# WHAT IS EXPECTED:
Below is a block of entries; repeat exactly the lines starting at the line that contains "camera: 30 degrees right, 0 degrees up" and ending at the line that contains "none -> phone [602,224,673,272]", both included.

# PROVIDED DATA:
★ ★ ★ ★ ★ ★ ★
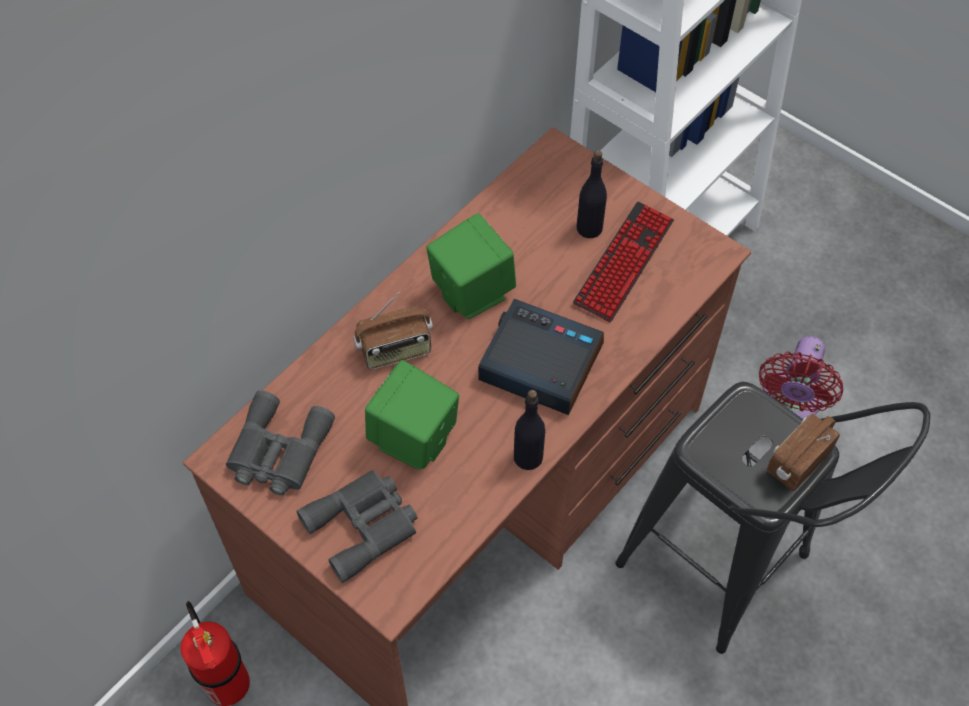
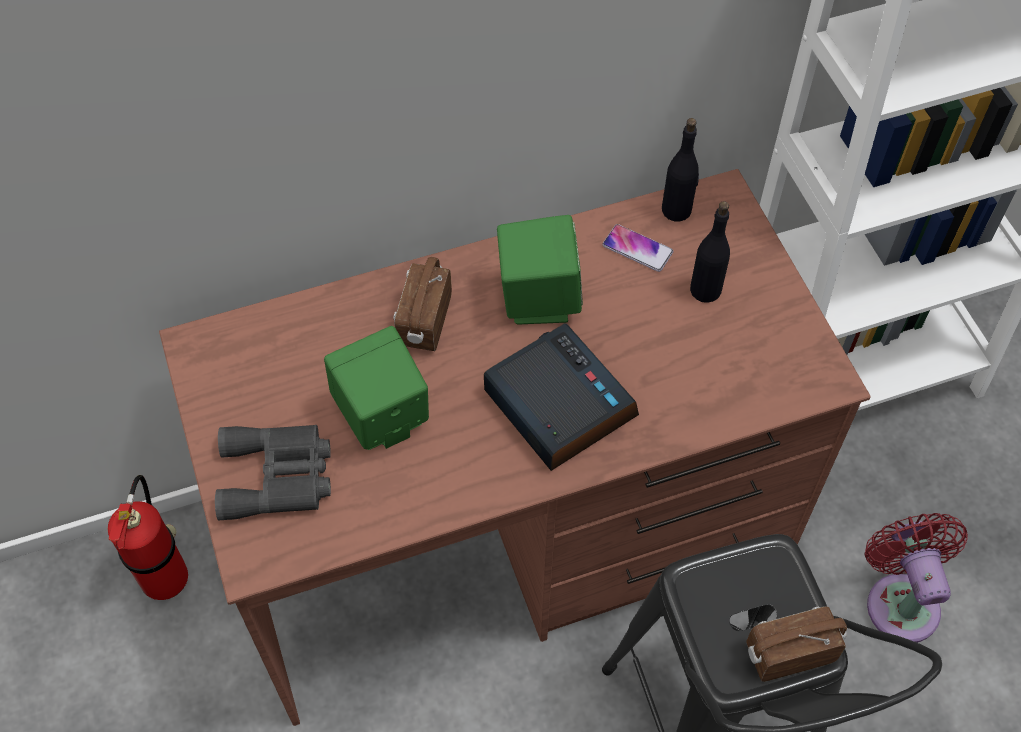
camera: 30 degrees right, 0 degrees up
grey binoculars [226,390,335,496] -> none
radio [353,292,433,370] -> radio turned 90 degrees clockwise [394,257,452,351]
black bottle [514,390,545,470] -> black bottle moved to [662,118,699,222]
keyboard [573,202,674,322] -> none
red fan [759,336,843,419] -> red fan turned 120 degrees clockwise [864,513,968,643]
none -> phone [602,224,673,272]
★ ★ ★ ★ ★ ★ ★
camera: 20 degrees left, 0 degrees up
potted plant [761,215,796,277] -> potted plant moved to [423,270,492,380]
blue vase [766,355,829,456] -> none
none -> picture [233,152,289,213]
★ ★ ★ ★ ★ ★ ★
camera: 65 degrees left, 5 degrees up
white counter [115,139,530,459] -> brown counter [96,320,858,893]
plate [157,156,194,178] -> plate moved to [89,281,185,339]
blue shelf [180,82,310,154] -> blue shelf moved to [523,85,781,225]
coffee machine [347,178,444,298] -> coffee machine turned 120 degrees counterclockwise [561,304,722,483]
★ ★ ★ ★ ★ ★ ★
# YOUR RESPONSE:
camera: 30 degrees right, 0 degrees up
grey binoculars [226,390,335,496] -> none
radio [353,292,433,370] -> radio turned 90 degrees clockwise [394,257,452,351]
black bottle [514,390,545,470] -> black bottle moved to [662,118,699,222]
keyboard [573,202,674,322] -> none
red fan [759,336,843,419] -> red fan turned 120 degrees clockwise [864,513,968,643]
none -> phone [602,224,673,272]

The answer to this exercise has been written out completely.